Software major Infosys today said all the 18,000 students selected from various engineering colleges across the country will join the company in July this year.
“We have made offers to 18,000 students of the 2009-10 batch from different campuses. They will be joining us in July this year,” the company’s Chief Executive Officer S Gopalakrishnan said on the sidelines of a function at the Rajagiri School of Engineering and Technology here.
“We have honoured all the offers we made last year. Once Infosys makes the commitment, we will honour it,” he said.
“Right now, we have slowed down on recruitments. We are still recruiting, but only in case of absolute necessity,” he said when asked about the recession and the layoffs in IT companies.
However, the present 16-week training will be extended by another six to eight weeks, he said.
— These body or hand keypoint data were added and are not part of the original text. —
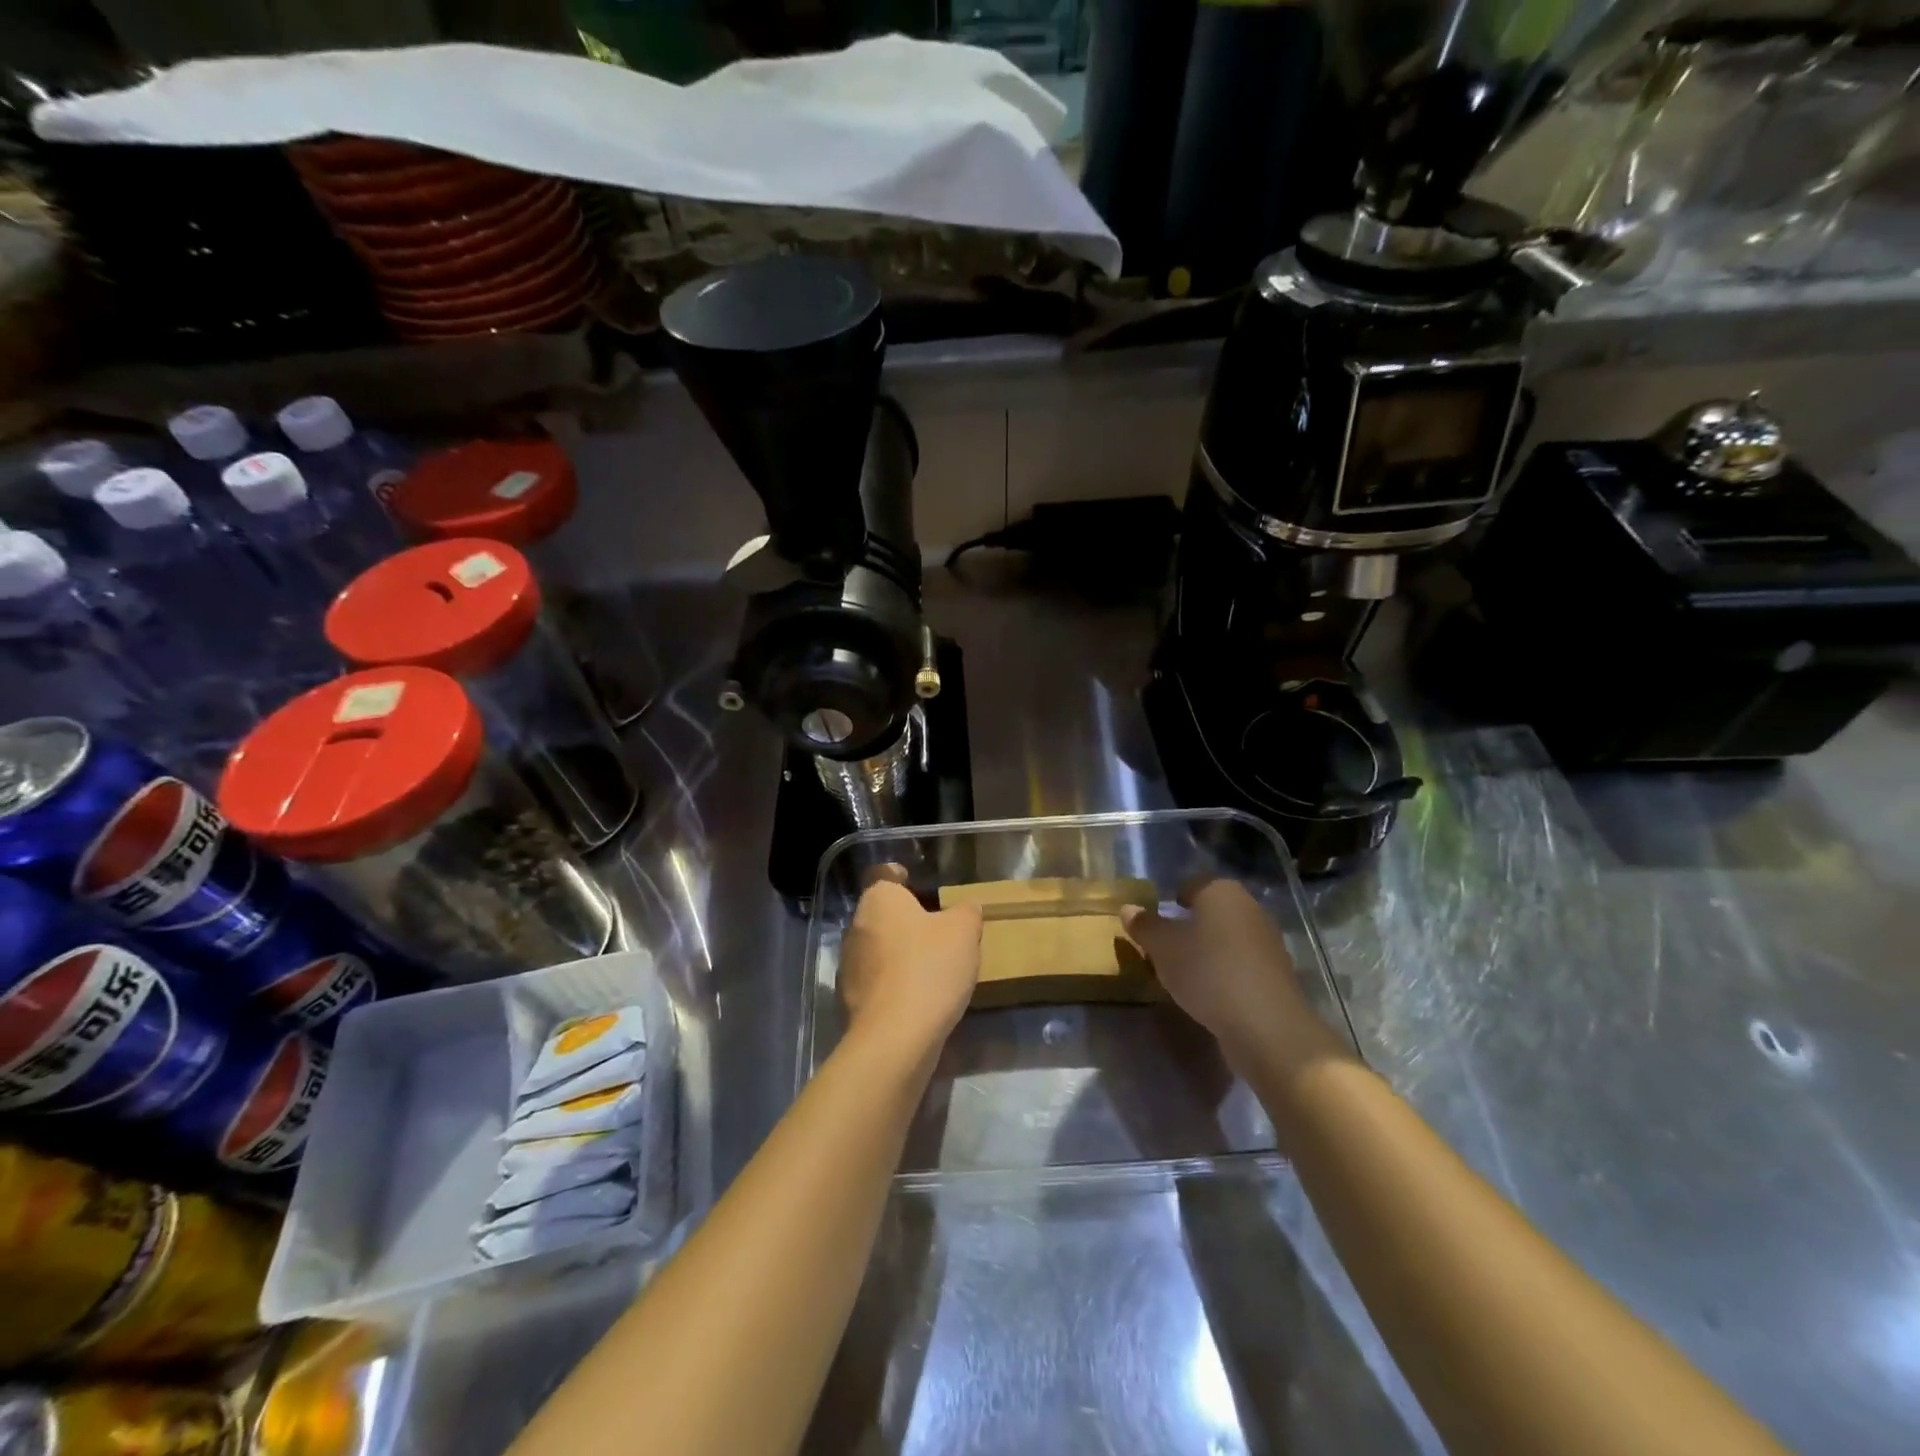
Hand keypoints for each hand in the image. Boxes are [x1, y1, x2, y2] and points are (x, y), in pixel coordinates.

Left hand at [838, 876, 981, 1059]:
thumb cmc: (929, 968)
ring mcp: (849, 966)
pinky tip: (919, 999)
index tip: (917, 884)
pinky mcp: (850, 1000)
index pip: (885, 875)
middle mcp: (856, 926)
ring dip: (899, 954)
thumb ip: (966, 912)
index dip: (901, 877)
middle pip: (882, 914)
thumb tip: (965, 908)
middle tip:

Gopalakrishnan said the situation would become worse if the recession lasted for a longer period. Companies are asked to perform better, he said, adding this was not the classical layoff. “But if the situation lasts longer, then all options have to be looked into. It is hoped the situation improves by mid-2010 and, in the worst case, by 2014,” he said.
Last year, the industry grew 33 per cent. This year, Nasscom has predicted the IT growth to be 10-15 per cent, he said. Gopalakrishnan added Infosys would expand its presence in India, West Asia, Latin America, South America, Europe and it was already focussing on Japan.
Reacting to the US move to eliminate tax benefits to firms shipping jobs outside, he said the software industry needed to wait and watch before overreacting on the statements made by US President Barrack Obama on outsourcing. Multinationals will come to India, which currently has 2 million IT professionals against 130,000 fifteen years ago.
“We need to wait for details before we overreact. During the elections in the past, similar statements were made in legislature, but the industry continued to grow. In 2001, when the dotcom bubble burst, many state legislatures in the US passed laws saying governments could not outsource. But outsourcing continued”, he added.
The software industry is growing not because of cost advantage, but due to the available talent. There is growing talent of software engineers and professionals. BT and Nano technology are also related to information technology, he said.
He pointed out that Going Green was a huge opportunity and that Infosys was making efforts to reduce power and water bills, reducing transportation costs through video conferencing and reducing the carbon footprint.